::: Extracted text :::
Meanwhile I want to wish all the Giuseppe's and Giuseppina's out there a special Auguri!

Friday, March 11, 2011

Giovanni Polito

 My Maternal Great Grandfather

Giovanni Polito circa 1908

John Polito was my great grandfather and the first person I began my research with.  He was born Giovanni Politi on 5 Nov 1883 in Belsito, Cosenza, Italy to Domenicantonio Politi and Rachele DeMarco.
On 30 January 1904 he was, like other 21 year old males, registered for the draft but I'm not sure he actually served since on  24 Sept of that year he married Vincenza Macchione, daughter of Lorenzo Macchione and Rosa Nucci and in June of 1905 he left with two friends heading for Glasco New york and then onto work in the Mines in Segundo, Colorado.
John's Ship Manifest - Click for Larger View
Giovanni changed his name to John Polito - not sure if this was done on purpose to become more accepted as an American or if like many immigrants he just somehow 'inherited' the name - but in any event the name stuck with him until his death.
In 1908, Vincenza joined her husband in Colorado and in August 1910 their first child, Antonio was born. In March 1912, my grandmother, Erminia was born.  Shortly afterward Vincenza became pregnant again with her third child, Eugenia but she didn't enjoy living in the United States and so she made her way back to Malito, Cosenza, Italy with her children.  John on the hand hand loved being an American and chose to stay in Colorado.  Unfortunately he never saw his wife and children again, nor did he ever meet his youngest daughter although they did correspond through letters.
:::
Problems and tasks:
A: Summarize the post about Giovanni Polito in two sentences.
B: From the post about Giovanni Polito, return the stretch from "John's Ship Manifest" through "until his death.".
C: According to the post about Giovanni Polito, in what month and year was Erminia born?
The items that follow the post come from a separate source.
::: Source information :::
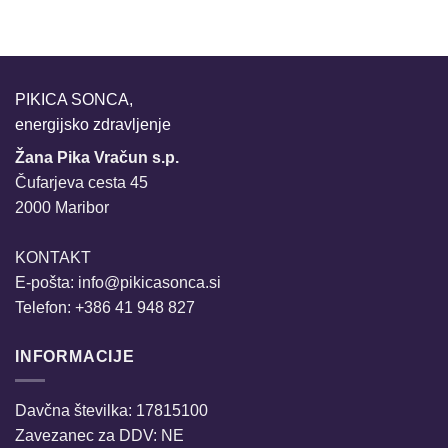
PIKICA SONCA,
energijsko zdravljenje
Žana Pika Vračun s.p.
Čufarjeva cesta 45
2000 Maribor
KONTAKT
E-pošta:
info@pikicasonca.si
Telefon: +386 41 948 827
INFORMACIJE
Davčna številka: 17815100
Zavezanec za DDV: NE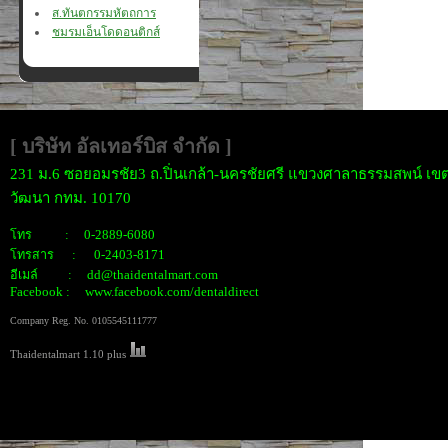
ส.ทันตกรรมหัตถการ
ชมรมเอ็นโดดอนติกส์
[ บริษัท อัลเทอร์บิส จำกั
ด ]
231 ม.6 ซอยอมรชัย3 ถ.ปิ่นเกล้า-นครชัยศรี แขวงศาลาธรรมสพน์ เขต
วัฒนา กทม. 10170
โทร : 0-2889-6080
โทรสาร : 0-2403-8171
อีเมล์ : dd@thaidentalmart.com
Facebook : www.facebook.com/dentaldirect
Company Reg. No. 0105545111777
Thaidentalmart 1.10 plus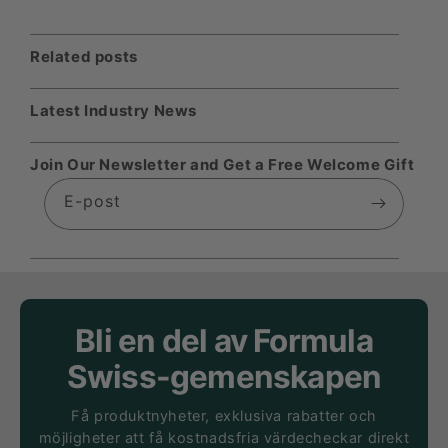
Related posts
Latest Industry News
Join Our Newsletter and Get a Free Welcome Gift
E-post
Bli en del av Formula
Swiss-gemenskapen
Få produktnyheter, exklusiva rabatter och
möjligheter att få kostnadsfria värdecheckar direkt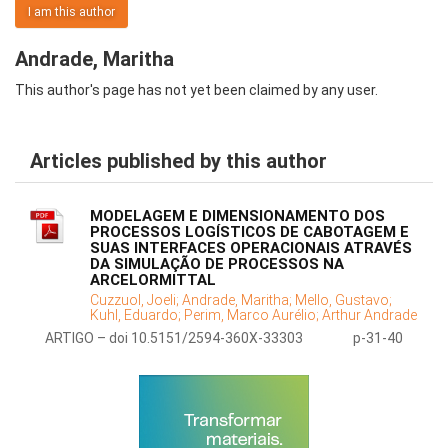
I am this author
Andrade, Maritha
This author's page has not yet been claimed by any user.
Articles published by this author
MODELAGEM E DIMENSIONAMENTO DOS
PROCESSOS LOGÍSTICOS DE CABOTAGEM E
SUAS INTERFACES OPERACIONAIS ATRAVÉS
DA SIMULAÇÃO DE PROCESSOS NA
ARCELORMITTAL
Cuzzuol, Joeli;
Andrade, Maritha;
Mello, Gustavo;
Kuhl, Eduardo;
Perim, Marco Aurélio;
Arthur Andrade
ARTIGO – doi 10.5151/2594-360X-33303
p-31-40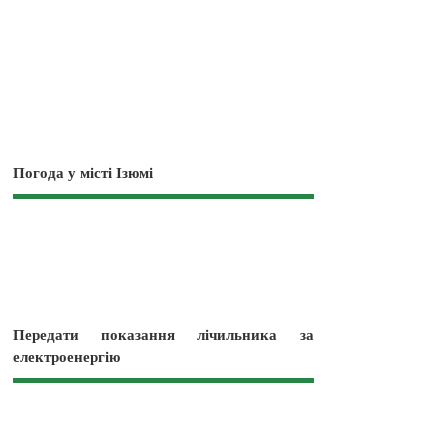
Погода у місті Ізюмі
Передати показання лічильника за
електроенергію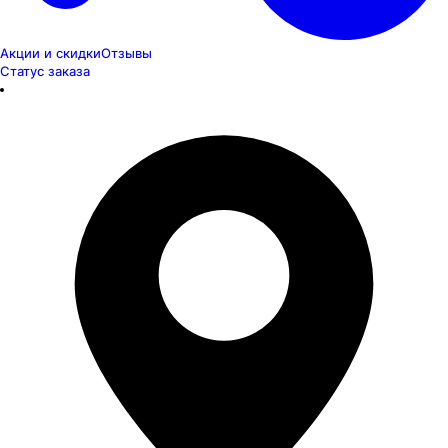
Акции и скидки
Отзывы
Статус заказа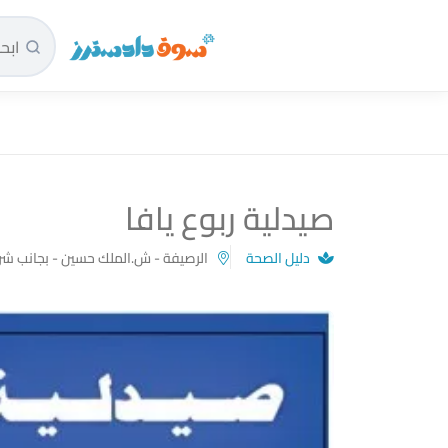
سوق دادسترز الرئيسية
صيدلية ربوع يافا
دليل الصحة
الرصيفة - ش.الملك حسين - بجانب شركة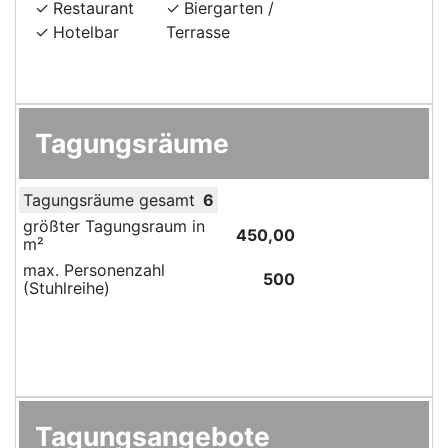
Restaurant
Biergarten /
Hotelbar
Terrasse
Tagungsräume
Tagungsräume gesamt
6
größter Tagungsraum in
450,00
m²
max. Personenzahl
500
(Stuhlreihe)
Tagungsangebote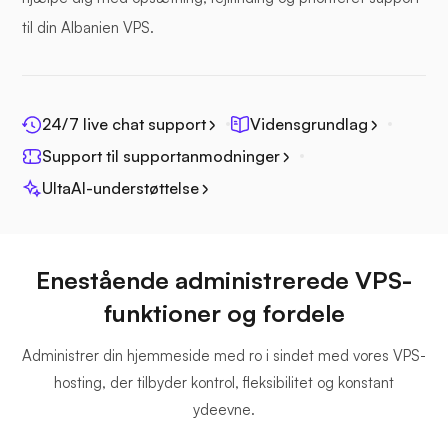
til din Albanien VPS.
Fotoprisme
24/7 live chat support
Vidensgrundlag
Support til supportanmodninger
UltaAI-understøttelse
Jitsi
Enestående administrerede VPS-
funktioner og fordele
Administrer din hjemmeside med ro i sindet med vores VPS-
Plex
hosting, der tilbyder kontrol, fleksibilitet og konstant
ydeevne.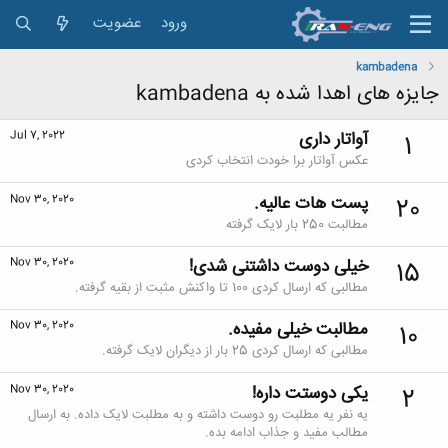
ورود
عضویت
kambadena
جایزه های اهدا شده به kambadena
آواتار داری
Jul 7, 2022
1
عکس آواتار برا خودت انتخاب کردی
پست هات عالیه.
Nov 30, 2020
20
مطالبت 250 بار لایک گرفته
خیلی دوست داشتنی شدی!
Nov 30, 2020
15
مطالبی که ارسال کردی 100 تا واکنش مثبت از بقیه گرفته.
مطالبت خیلی مفیده.
Nov 30, 2020
10
مطالبی که ارسال کردی 25 بار از دیگران لایک گرفته.
یکی دوستت داره!
Nov 30, 2020
2
یه نفر یه مطلبت رو دوست داشته و به مطلبت لایک داده. به ارسال
مطالب مفید و جذاب ادامه بده.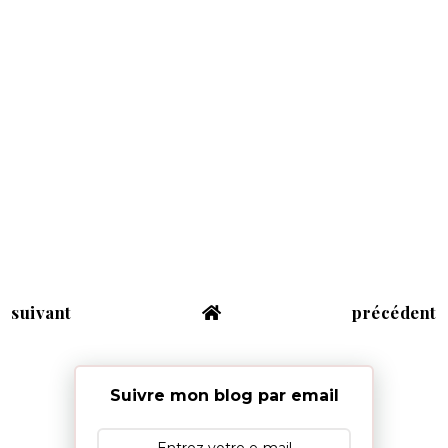
suivant
précédent
Suivre mon blog par email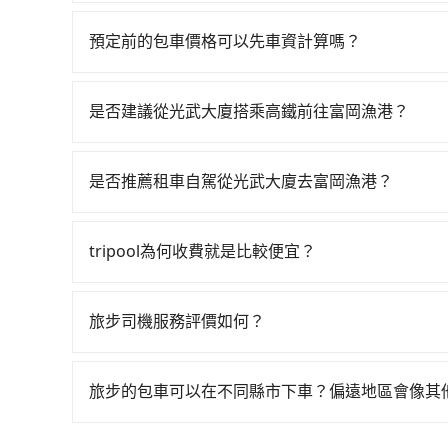
tripool提供的車型以五人座小轎車、休旅車與九人
的4.6%，也就是說要臨時叫到小黃的難度是台北
VW為主，其中也有少量進口車像凌志Lexus、特斯
所在的台東縣的計程車更難叫，該縣市僅有約351
預定前的包車價格可以先車資計算嗎？
百分百無菸車，乘客均有最高500萬乘客險。如果有
不按錶計費，約有17%會採現場議價，建議最好先
可以的，旅步的官網、APP提供24小時即時查價
座大巴或遊覽車，可特別填單並另外報價。
表小黃可能較為便宜，但當你們人數超過四位時，叫兩
車最高可省$800。
是否建議從光武大廈搭乘高鐵前往富岡漁港？
從光武大廈搭高鐵去富岡漁港絕非最佳選擇，高鐵
多時有74班車次，從最早07:16到23:48，過
是否推薦租車自駕從光武大廈去富岡漁港？
(台南市北區) 前往最靠近的台南高鐵站，叫一輛計
通常旅客不會選擇租車或自駕前往富岡漁港，畢竟
站、現場購票並於月台排隊的時間約15分鐘，再乘坐
每人票價140元，再用10分鐘出站、等待車站前排班
tripool為何收費就是比較便宜？
富岡漁港 (台東縣台東市) 的目的地。全程加上轉車
對於平常就有在使用長程專車接送服務的乘客來說，第
過台南市領有合法執照的計程車僅有4,100多輛，
為司機素質比較差、車上會有煙味、或者車齡過大，但
是雙北大城市的20倍。縱使幸運攔到一輛小黃了
旅步司機服務評價如何？
顧客評分較低的司機，且車輛均要求5年內新車，
價或恣意繞路。但如果全程使用tripool並到府專車
在 Google 上關於旅步的評論中，許多人都給
口罩。tripool之所以能將價格壓在市價7~8折
高鐵而不預約包車，不僅至少額外負擔270元車資
程更加順暢和舒適。」
也就是提高俗稱「回頭車」的比例。這不僅體現在
旅步的包車可以在不同縣市下車？偏遠地區會像其
預約tripool！
能用更少的司機來服務更多的旅客，意味著使用到
旅步的包車服務非常方便，您可以在不同縣市下車
反應在服務品質的控管會更佳。但tripool網站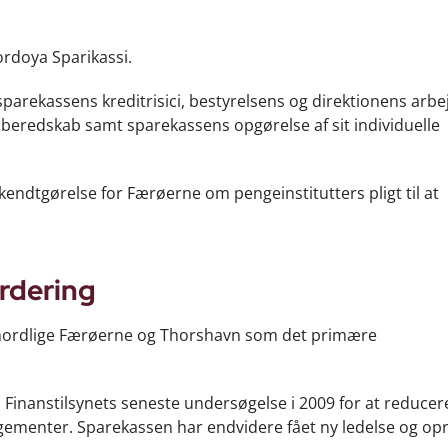
ordoya Sparikassi.
arekassens kreditrisici, bestyrelsens og direktionens arbe
gsberedskab samt sparekassens opgørelse af sit individuelle
kendtgørelse for Færøerne om pengeinstitutters pligt til at
rdering
 nordlige Færøerne og Thorshavn som det primære
 Finanstilsynets seneste undersøgelse i 2009 for at reducer
menter. Sparekassen har endvidere fået ny ledelse og opr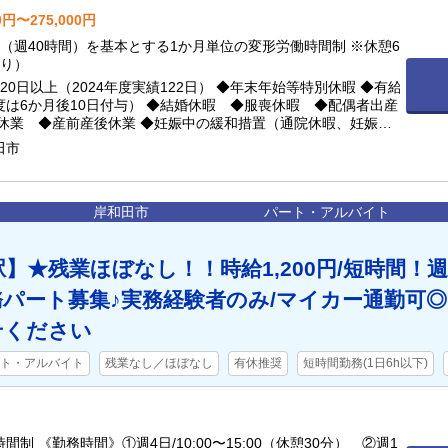
0円〜275,000円
（週40時間）を基本とする1か月単位の変形労働時間制 ※休憩6
通り）
20日以上（2024年度実績122日） ◆年末年始等特別休暇 ◆有給
度は6か月後10日付与） ◆結婚休暇 ◆服喪休暇 ◆配偶者出産
理休業 ◆産前産後休業 ◆妊娠中の緩和措置（通院休暇、妊娠中の
妊娠中の休憩） ◆育児休業 ◆育児短時間勤務（小学3年生まで
田市
 ◆子の看護休暇 ◆介護休業
岸和田市
パート・アルバイト
】★残業ほぼなし！！時給1,200円/短時間！週
務パート募集♪実務経験者のみ/マイカー通勤可◎
せください
ト・アルバイト
残業なし／ほぼなし
有休推奨
短時間勤務(1日6h以下)
間制 《勤務時間》①週4日/10:00〜15:00（休憩30分） ②週1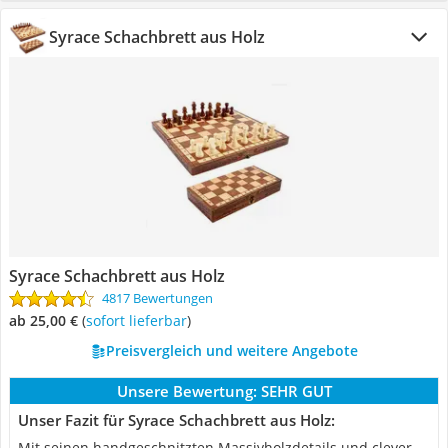
Syrace Schachbrett aus Holz
Syrace Schachbrett aus Holz
4817 Bewertungen
ab 25,00 €
(
Sofort lieferbar
)
Preisvergleich und weitere Angebote
Unsere Bewertung:
SEHR GUT
Unser Fazit für Syrace Schachbrett aus Holz:
Mit seinen handgeschnitzten Massivholzdetails und clever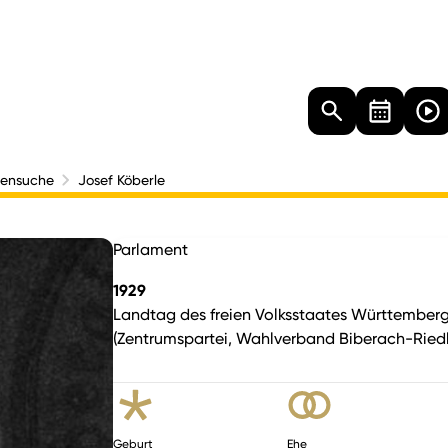
Landtag
Besucher
Dokumente
Mediathek
nensuche
Josef Köberle
Parlament
1929
Landtag des freien Volksstaates Württember
(Zentrumspartei, Wahlverband Biberach-Ried
Geburt
Ehe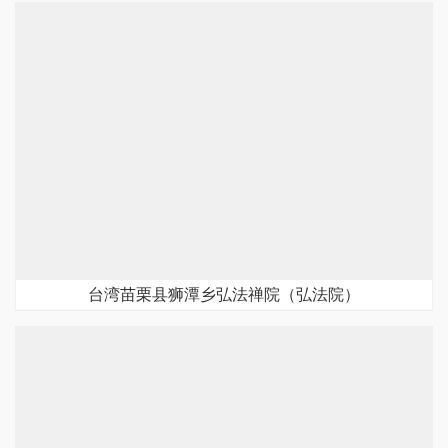
台湾苗栗县狮潭乡弘法禅院（弘法院）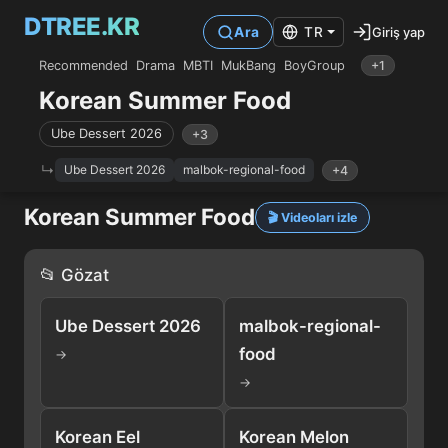
DTREE.KR
Giriş yap
Ara
TR
Recommended
Drama
MBTI
MukBang
BoyGroup
+1
Korean Summer Food
Ube Dessert 2026
+3
Ube Dessert 2026
malbok-regional-food
+4
Korean Summer Food
🎬 Videoları izle
📂 Gözat
Ube Dessert 2026
malbok-regional-
food
→
→
Korean Eel
Korean Melon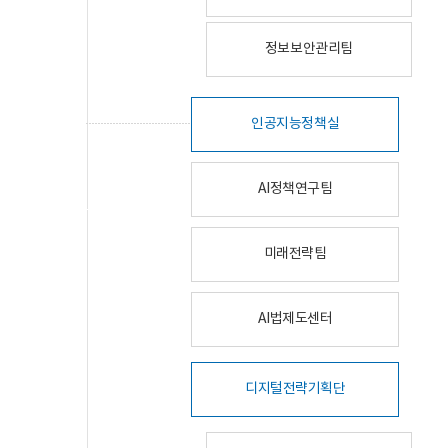
정보보안관리팀
인공지능정책실
AI정책연구팀
미래전략팀
AI법제도센터
디지털전략기획단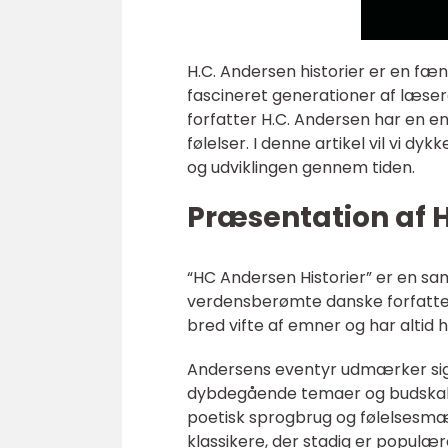
H.C. Andersen historier er en fæn
fascineret generationer af læser
forfatter H.C. Andersen har en e
følelser. I denne artikel vil vi d
og udviklingen gennem tiden.
Præsentation af H
“HC Andersen Historier” er en sam
verdensberømte danske forfatter
bred vifte af emner og har altid 
Andersens eventyr udmærker sig 
dybdegående temaer og budskabe
poetisk sprogbrug og følelsesmæ
klassikere, der stadig er populære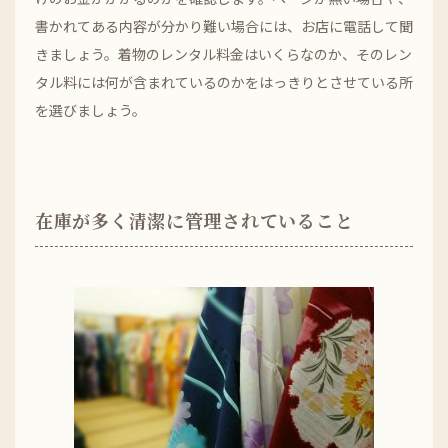
書かれてある内容が分かり難い場合には、お店に電話して聞
きましょう。着物のレンタル料金はいくらなのか、そのレン
タル料には何が含まれているのかをはっきりとさせている所
を選びましょう。
在庫が多く清潔に管理されていること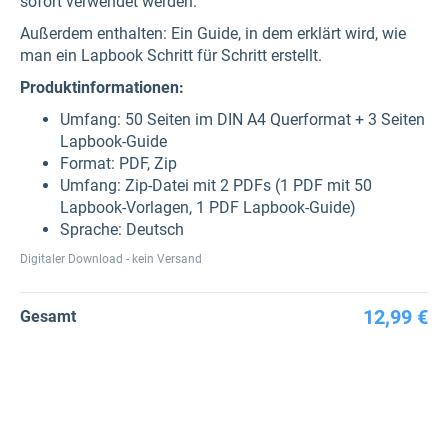
sofort verwendet werden.
Außerdem enthalten: Ein Guide, in dem erklärt wird, wie
man ein Lapbook Schritt für Schritt erstellt.
Produktinformationen:
Umfang: 50 Seiten im DIN A4 Querformat + 3 Seiten
Lapbook-Guide
Format: PDF, Zip
Umfang: Zip-Datei mit 2 PDFs (1 PDF mit 50
Lapbook-Vorlagen, 1 PDF Lapbook-Guide)
Sprache: Deutsch
Digitaler Download - kein Versand
12,99 €
Gesamt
:::
Expected results:
A: Giovanni Politi, born on 5 Nov 1883 in Belsito, Cosenza, Italy, married Vincenza Macchione in 1904 and in June 1905 left for Glasco, New York, and then the mines in Segundo, Colorado, where he became known as John Polito. Vincenza joined him in 1908 and had two children there, but she disliked the United States and returned to Malito with the children while pregnant with a third, and John stayed in Colorado and never saw his wife and children again.

B:
John's Ship Manifest - Click for Larger View
Giovanni changed his name to John Polito - not sure if this was done on purpose to become more accepted as an American or if like many immigrants he just somehow 'inherited' the name - but in any event the name stuck with him until his death.

C: March 1912